On the way back down to the anchorage, I had just stopped to, um, irrigate a cactus, when suddenly a bunch of people came up the trail, around a corner. I was astonished! There must have been at least fifty of them. Mostly young, and lugging really expensive-looking cameras. They were wrangled by a couple of uniformed guides wearing “National Geographic” insignia. Later, I learned that these kids paid upwards of $8000 for a week of cruising and photography lessons. About what it costs me for six months… Back at the beach, I was perplexed. There were no more boats in the anchorage. Where did all those people come from? Later in the day, several large Zodiacs came roaring in to the beach, to pick them up. There must have been a mother ship in another nearby anchorage. Probably the Sea Lion or the Sea Bird – the same ships that we see cruising the Columbia River in the spring and fall. They too come down here in the winter.

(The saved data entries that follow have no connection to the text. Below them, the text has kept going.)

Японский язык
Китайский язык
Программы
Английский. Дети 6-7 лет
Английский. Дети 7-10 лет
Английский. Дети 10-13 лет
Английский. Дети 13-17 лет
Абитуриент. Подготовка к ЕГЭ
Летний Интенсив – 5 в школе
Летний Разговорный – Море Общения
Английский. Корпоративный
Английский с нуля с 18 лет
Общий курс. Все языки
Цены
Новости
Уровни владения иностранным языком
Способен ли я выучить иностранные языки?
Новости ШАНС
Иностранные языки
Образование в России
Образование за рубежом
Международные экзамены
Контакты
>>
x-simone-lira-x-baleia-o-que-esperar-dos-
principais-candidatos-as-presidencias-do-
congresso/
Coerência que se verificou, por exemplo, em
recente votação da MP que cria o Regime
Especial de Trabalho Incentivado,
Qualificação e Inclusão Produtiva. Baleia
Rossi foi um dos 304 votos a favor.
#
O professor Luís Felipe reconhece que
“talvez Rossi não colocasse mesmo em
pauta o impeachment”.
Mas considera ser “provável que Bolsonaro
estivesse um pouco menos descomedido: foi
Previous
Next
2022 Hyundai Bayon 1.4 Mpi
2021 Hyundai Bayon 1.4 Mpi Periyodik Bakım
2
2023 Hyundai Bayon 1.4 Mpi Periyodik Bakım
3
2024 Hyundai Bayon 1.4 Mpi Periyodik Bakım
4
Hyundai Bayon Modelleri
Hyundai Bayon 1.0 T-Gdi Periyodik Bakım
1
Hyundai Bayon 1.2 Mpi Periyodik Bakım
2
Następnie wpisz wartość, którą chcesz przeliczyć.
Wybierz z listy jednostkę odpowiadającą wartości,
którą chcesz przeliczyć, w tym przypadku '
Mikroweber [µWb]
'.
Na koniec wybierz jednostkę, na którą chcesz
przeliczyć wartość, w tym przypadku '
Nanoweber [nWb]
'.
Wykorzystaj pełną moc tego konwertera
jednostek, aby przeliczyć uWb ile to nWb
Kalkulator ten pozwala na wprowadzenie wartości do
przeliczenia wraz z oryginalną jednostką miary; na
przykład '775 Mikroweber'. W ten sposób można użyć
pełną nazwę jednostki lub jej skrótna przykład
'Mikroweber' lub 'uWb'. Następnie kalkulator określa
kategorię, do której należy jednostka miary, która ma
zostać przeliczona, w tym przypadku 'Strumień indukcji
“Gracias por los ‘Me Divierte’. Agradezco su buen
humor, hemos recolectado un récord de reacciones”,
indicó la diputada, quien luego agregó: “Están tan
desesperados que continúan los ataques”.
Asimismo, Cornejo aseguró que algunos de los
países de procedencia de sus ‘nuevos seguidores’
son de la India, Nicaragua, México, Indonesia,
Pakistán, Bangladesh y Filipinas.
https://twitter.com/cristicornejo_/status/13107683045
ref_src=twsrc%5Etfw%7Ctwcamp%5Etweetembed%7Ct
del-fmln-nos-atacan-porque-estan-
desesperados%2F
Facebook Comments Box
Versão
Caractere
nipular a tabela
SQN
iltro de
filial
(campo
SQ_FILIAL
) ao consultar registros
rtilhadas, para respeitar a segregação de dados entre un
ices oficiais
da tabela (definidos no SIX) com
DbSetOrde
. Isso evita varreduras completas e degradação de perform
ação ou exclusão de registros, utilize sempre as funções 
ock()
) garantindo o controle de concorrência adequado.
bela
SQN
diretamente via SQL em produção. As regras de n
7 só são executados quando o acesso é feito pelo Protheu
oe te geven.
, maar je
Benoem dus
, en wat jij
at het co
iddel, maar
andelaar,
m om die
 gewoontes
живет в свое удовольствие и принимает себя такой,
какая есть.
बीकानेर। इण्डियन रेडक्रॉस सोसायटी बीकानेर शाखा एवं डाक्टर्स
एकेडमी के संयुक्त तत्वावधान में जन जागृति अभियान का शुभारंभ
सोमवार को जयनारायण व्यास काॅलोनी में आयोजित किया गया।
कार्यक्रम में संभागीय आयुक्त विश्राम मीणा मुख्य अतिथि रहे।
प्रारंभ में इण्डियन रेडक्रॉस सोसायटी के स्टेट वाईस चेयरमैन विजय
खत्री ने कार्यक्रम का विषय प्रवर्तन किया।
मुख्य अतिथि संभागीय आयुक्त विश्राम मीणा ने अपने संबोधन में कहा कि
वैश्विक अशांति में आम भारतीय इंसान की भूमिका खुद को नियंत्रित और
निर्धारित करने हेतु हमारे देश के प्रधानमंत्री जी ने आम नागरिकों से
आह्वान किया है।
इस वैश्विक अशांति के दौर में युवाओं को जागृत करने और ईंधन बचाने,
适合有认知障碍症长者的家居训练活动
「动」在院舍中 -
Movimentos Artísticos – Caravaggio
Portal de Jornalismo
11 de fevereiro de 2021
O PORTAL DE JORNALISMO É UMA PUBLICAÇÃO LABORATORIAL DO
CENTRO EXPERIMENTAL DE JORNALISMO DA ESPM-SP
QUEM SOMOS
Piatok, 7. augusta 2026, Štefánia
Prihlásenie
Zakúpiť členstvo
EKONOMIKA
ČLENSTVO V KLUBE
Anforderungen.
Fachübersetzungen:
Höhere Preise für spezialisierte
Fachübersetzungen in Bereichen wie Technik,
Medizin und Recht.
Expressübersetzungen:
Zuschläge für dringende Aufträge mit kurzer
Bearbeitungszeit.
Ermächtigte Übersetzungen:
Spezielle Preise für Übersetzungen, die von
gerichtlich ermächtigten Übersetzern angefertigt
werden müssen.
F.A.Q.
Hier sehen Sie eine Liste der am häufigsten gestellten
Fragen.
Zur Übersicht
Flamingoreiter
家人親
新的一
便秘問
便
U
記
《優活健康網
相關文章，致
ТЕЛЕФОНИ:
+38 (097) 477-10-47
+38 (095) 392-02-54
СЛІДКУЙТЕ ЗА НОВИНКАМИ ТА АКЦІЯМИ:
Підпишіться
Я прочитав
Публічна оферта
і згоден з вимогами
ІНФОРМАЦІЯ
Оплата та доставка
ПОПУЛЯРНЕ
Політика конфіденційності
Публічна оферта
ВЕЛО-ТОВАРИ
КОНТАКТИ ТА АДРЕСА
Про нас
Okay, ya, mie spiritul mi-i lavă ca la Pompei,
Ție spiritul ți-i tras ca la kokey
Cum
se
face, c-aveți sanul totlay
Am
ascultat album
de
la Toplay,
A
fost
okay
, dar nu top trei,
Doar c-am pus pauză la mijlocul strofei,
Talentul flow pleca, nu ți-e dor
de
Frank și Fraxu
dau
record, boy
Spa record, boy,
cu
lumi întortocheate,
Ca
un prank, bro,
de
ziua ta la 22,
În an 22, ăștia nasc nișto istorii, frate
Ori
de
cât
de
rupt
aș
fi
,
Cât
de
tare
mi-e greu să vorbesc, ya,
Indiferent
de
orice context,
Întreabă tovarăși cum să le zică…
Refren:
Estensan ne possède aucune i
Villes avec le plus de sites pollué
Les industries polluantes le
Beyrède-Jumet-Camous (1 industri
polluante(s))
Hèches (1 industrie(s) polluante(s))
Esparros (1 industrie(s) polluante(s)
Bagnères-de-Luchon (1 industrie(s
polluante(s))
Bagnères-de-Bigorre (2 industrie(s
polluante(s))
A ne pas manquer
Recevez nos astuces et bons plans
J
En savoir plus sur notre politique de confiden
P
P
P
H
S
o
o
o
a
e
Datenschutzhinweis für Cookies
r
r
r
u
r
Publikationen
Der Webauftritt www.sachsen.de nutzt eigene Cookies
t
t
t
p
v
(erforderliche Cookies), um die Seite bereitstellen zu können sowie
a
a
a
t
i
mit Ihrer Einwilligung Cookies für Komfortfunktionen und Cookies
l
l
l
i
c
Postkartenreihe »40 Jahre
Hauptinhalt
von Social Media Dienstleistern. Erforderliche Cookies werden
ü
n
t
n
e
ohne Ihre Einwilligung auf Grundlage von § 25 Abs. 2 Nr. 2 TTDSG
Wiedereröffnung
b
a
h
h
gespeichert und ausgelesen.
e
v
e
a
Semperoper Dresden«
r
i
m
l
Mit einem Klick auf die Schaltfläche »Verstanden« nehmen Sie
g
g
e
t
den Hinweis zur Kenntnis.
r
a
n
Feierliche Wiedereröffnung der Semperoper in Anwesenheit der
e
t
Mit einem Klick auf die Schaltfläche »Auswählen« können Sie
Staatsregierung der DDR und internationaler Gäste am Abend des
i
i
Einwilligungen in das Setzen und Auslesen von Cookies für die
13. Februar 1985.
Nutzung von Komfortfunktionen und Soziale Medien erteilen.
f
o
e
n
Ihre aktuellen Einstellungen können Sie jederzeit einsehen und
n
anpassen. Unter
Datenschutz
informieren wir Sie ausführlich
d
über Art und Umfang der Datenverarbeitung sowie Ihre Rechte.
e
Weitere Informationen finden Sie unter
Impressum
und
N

I’m not always sure about their mooring choices, however.

Back on board Wild, I baked a festive Holiday Pizza for Christmas dinner, and consumed the last of the beer.
The next day, there was a strong off-shore wind blowing all night. I hoped to ride it all the way in to La Paz. But when I woke up at dawn, the kayak was gone! I had tied it to the push-pit with a clove hitch, just like a thousand times before, but apparently it had worked loose and blown out to sea. I spent a couple of hours searching for it in all the nearby coves and beaches, but there was no sign. Now, I always knew that I’d have to part with it some day – it’s just too risky to head out into the Pacific with a large object like that hanging on the rail – but I thought I’d at least get a few bucks by selling it. (Yes, I made it all the way down the west coast with it, but that was mostly fair weather harbor-hopping.) Bit of a bummer, but in the end I had to hoist the sails and scoot on down about 20 nautical miles to the anchorage at La Paz. Bright lights, big city. New year.